AIM OF THE EXERCISE: Retype the following lines word for word, with nothing changed.

DATA ROWS:
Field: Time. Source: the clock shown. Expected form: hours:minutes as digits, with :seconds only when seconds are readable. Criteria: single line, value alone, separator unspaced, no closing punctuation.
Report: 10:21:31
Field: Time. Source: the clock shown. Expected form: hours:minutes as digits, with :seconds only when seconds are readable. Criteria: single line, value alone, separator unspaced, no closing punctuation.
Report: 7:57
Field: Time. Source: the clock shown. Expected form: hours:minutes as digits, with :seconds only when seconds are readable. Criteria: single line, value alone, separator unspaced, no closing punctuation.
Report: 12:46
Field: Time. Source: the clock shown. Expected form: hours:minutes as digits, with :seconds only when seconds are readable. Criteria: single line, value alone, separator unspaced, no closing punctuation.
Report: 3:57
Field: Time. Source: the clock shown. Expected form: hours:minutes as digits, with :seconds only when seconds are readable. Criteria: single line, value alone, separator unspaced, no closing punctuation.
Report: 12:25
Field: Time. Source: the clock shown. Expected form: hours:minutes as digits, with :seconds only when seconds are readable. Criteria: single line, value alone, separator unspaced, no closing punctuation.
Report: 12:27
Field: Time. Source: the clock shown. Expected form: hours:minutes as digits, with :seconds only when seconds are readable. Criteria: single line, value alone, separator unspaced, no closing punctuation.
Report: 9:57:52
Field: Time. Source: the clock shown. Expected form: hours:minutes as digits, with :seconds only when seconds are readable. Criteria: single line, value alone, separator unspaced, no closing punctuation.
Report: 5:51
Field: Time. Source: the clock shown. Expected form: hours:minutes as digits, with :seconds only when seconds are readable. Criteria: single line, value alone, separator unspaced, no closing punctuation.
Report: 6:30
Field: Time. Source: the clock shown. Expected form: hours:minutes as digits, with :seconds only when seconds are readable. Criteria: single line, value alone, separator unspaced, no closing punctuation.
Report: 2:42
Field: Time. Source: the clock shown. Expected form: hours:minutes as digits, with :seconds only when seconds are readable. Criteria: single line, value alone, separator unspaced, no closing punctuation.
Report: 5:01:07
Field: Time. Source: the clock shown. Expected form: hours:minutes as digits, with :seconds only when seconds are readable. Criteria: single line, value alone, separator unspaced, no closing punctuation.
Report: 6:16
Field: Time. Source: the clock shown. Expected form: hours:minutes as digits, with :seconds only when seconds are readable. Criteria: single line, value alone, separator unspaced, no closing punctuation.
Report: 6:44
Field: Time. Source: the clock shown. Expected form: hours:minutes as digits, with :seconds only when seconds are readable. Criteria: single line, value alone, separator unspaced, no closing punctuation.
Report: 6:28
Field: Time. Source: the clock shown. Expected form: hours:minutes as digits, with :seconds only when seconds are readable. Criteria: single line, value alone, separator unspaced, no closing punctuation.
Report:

SOLUTION FOR THIS TASK:
Field: Time. Source: the clock shown. Expected form: hours:minutes as digits, with :seconds only when seconds are readable. Criteria: single line, value alone, separator unspaced, no closing punctuation.
Report: 10:21:31
Field: Time. Source: the clock shown. Expected form: hours:minutes as digits, with :seconds only when seconds are readable. Criteria: single line, value alone, separator unspaced, no closing punctuation.
Report: 7:57
Field: Time. Source: the clock shown. Expected form: hours:minutes as digits, with :seconds only when seconds are readable. Criteria: single line, value alone, separator unspaced, no closing punctuation.
Report: 12:46
Field: Time. Source: the clock shown. Expected form: hours:minutes as digits, with :seconds only when seconds are readable. Criteria: single line, value alone, separator unspaced, no closing punctuation.
Report: 3:57
Field: Time. Source: the clock shown. Expected form: hours:minutes as digits, with :seconds only when seconds are readable. Criteria: single line, value alone, separator unspaced, no closing punctuation.
Report: 12:25
Field: Time. Source: the clock shown. Expected form: hours:minutes as digits, with :seconds only when seconds are readable. Criteria: single line, value alone, separator unspaced, no closing punctuation.
Report: 12:27
Field: Time. Source: the clock shown. Expected form: hours:minutes as digits, with :seconds only when seconds are readable. Criteria: single line, value alone, separator unspaced, no closing punctuation.
Report: 9:57:52
Field: Time. Source: the clock shown. Expected form: hours:minutes as digits, with :seconds only when seconds are readable. Criteria: single line, value alone, separator unspaced, no closing punctuation.
Report: 5:51
Field: Time. Source: the clock shown. Expected form: hours:minutes as digits, with :seconds only when seconds are readable. Criteria: single line, value alone, separator unspaced, no closing punctuation.
Report: 6:30
Field: Time. Source: the clock shown. Expected form: hours:minutes as digits, with :seconds only when seconds are readable. Criteria: single line, value alone, separator unspaced, no closing punctuation.
Report: 2:42
Field: Time. Source: the clock shown. Expected form: hours:minutes as digits, with :seconds only when seconds are readable. Criteria: single line, value alone, separator unspaced, no closing punctuation.
Report: 5:01:07
Field: Time. Source: the clock shown. Expected form: hours:minutes as digits, with :seconds only when seconds are readable. Criteria: single line, value alone, separator unspaced, no closing punctuation.
Report: 6:16
Field: Time. Source: the clock shown. Expected form: hours:minutes as digits, with :seconds only when seconds are readable. Criteria: single line, value alone, separator unspaced, no closing punctuation.
Report: 6:44
Field: Time. Source: the clock shown. Expected form: hours:minutes as digits, with :seconds only when seconds are readable. Criteria: single line, value alone, separator unspaced, no closing punctuation.
Report: 6:28
Field: Time. Source: the clock shown. Expected form: hours:minutes as digits, with :seconds only when seconds are readable. Criteria: single line, value alone, separator unspaced, no closing punctuation.
Report:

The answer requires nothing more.